At a more macro level, geopolitical tensions in the Middle East have re-escalated, with frequent mentions of threats to Iran's critical infrastructure, causing global risk appetite to sway under the multiple pressures of high-interest rates, geopolitical conflicts, and slowing economic growth. In such a context, the day-to-day fluctuations in the crypto market are more easily attributed to various grand narratives by public opinion. However, it's important to emphasize that there is currently insufficient evidence to establish a direct causal chain between any specific political event and daily crypto price volatility; overly weaving narratives may instead detract from attention to the genuine behaviors of on-chain funds.
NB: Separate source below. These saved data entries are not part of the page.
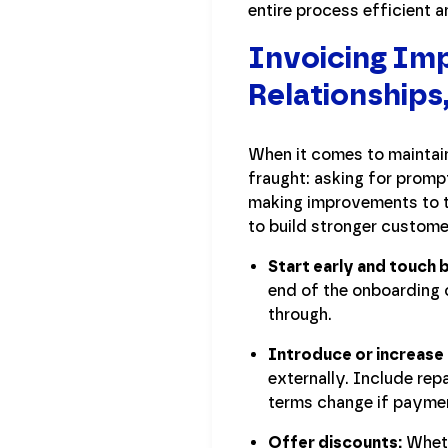
entire process efficient 
Invoicing I
Relationships
When it comes to maintain
fraught: asking for prompt
making improvements to t
to build stronger custome
Start early and touch 
end of the onboarding 
through.
Introduce or increase 
externally. Include r
terms change if payment
Offer discounts:
Wheth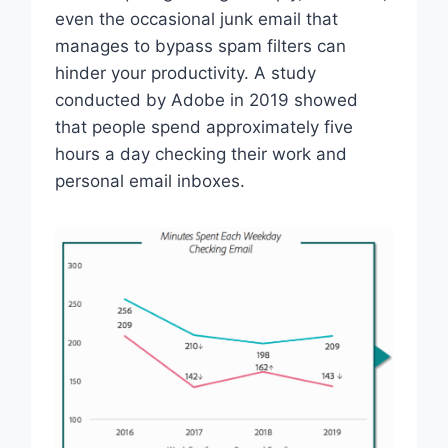
even the occasional junk email that
manages to bypass spam filters can
hinder your productivity. A study
conducted by Adobe in 2019 showed
that people spend approximately five
hours a day checking their work and
personal email inboxes.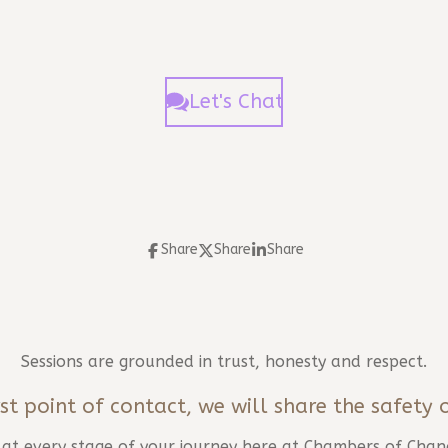
Let's Chat
Share
Share
Share
Sessions are grounded in trust, honesty and respect.
st point of contact, we will share the safety 
d at every stage of your journey here at Chambers of Chan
When on-chain security incidents, controversies over compliance agency reputations, and geopolitical uncertainties overlap, the overall risk perception is amplified, making the market more susceptible to emotional and positional swings driven by a few large inflows and outflows. Attackers converting stolen funds into ETH and whale addresses continually buying ETH—these precisely traceable transaction records participate in price formation far more directly than any macro speculations and more authentically influence participants' next choices.
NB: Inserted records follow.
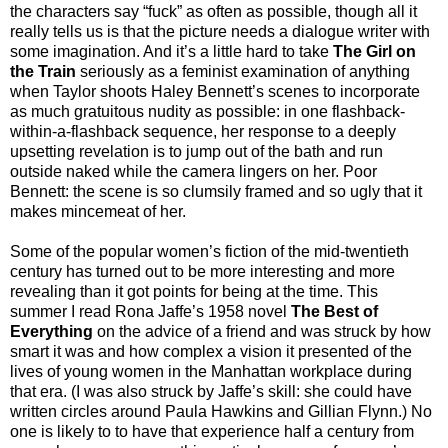
the characters say “fuck” as often as possible, though all it
really tells us is that the picture needs a dialogue writer with
some imagination. And it’s a little hard to take
The Girl on
the Train
seriously as a feminist examination of anything
when Taylor shoots Haley Bennett’s scenes to incorporate
as much gratuitous nudity as possible: in one flashback-
within-a-flashback sequence, her response to a deeply
upsetting revelation is to jump out of the bath and run
outside naked while the camera lingers on her. Poor
Bennett: the scene is so clumsily framed and so ugly that it
makes mincemeat of her.
Some of the popular women’s fiction of the mid-twentieth
century has turned out to be more interesting and more
revealing than it got points for being at the time. This
summer I read Rona Jaffe’s 1958 novel
The Best of
Everything
on the advice of a friend and was struck by how
smart it was and how complex a vision it presented of the
lives of young women in the Manhattan workplace during
that era. (I was also struck by Jaffe’s skill: she could have
written circles around Paula Hawkins and Gillian Flynn.) No
one is likely to to have that experience half a century from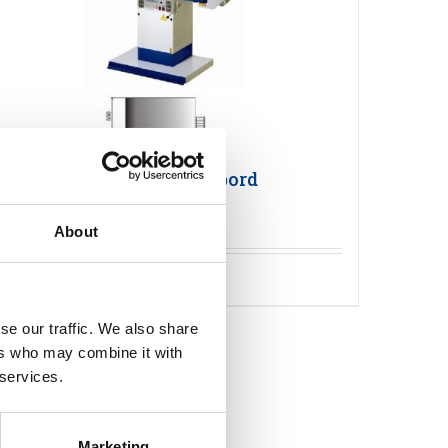
Primula FLEX 1365 Pressbord
About
Detaljer
se our traffic. We also share
ers who may combine it with
 services.
Marketing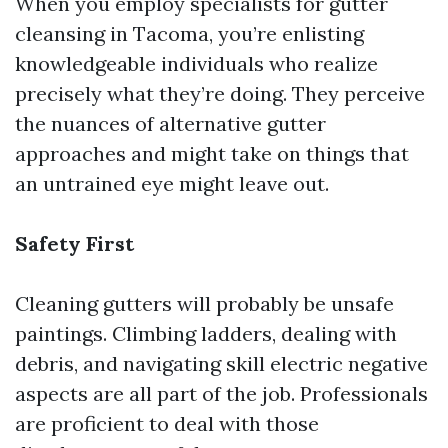
When you employ specialists for gutter
cleansing in Tacoma, you’re enlisting
knowledgeable individuals who realize
precisely what they’re doing. They perceive
the nuances of alternative gutter
approaches and might take on things that
an untrained eye might leave out.
Safety First
Cleaning gutters will probably be unsafe
paintings. Climbing ladders, dealing with
debris, and navigating skill electric negative
aspects are all part of the job. Professionals
are proficient to deal with those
The Security Fissures Remain Unhealed: Hacker Buy Orders Cannot Conceal Structural Concerns

In conclusion, the events surrounding Venus and Resolv on March 22 have led to a rare approximately $28.56 million passive buy order for ETH, providing short-term support for spot prices and liquidity. However, this “pump” triggered by security failures is essentially another blow to the security foundation of DeFi: the vulnerabilities in the protocols and lack of risk management are the prerequisites for this massive buy order. As long as underlying security fissures are not truly repaired, every unexpected price boost will evolve into a long-term trust drag.

The simultaneous bets on ETH by both whales and hacker funds somewhat reinforce the market narrative that “ETH is a relatively safe asset within the crypto system.” For funds accustomed to rotating on-chain, retreating from complex protocol risk pools to mainstream assets is indeed a relatively rational hedging path. But regardless of how appealing this hedging attribute is articulated, it cannot replace the continued investment in security infrastructure—auditing, offensive and defensive drills, incentive mechanisms, and risk control design are key variables that make the next black swan less likely to occur.

Moving forward, the market needs to pay ongoing attention not only to whether ETH prices can hold their gains after this passive buy order but also to deeper observational clues: how the affected protocols gradually disclose event details, whether they proceed with promised compensations and repairs; whether regulatory agencies will increase scrutiny on DeFi and high-leverage structures after a series of security incidents; and whether ordinary users and institutional funds will choose to migrate to simpler, more conservatively controlled DeFi products or even flow back to centralized or off-chain solutions after each security shock.

For investors, the greatest insights offered by such events are: in the short term, one can prioritize observing the flow of funds and the rhythm of emotional repair, understanding how whale buying and hacker paths jointly shape prices, and that the pace of adding or reducing positions should reference on-chain real behaviors rather than single news headlines; however, regarding long-term allocations, “Has it been sufficiently audited?” “Is the security budget adequate?” “Can the risk control and governance design withstand extreme scenarios?” should become the primary criteria for filtering protocols. Prices can be temporarily boosted by hackers, but trust can only be slowly accumulated through time and rigorous security practices.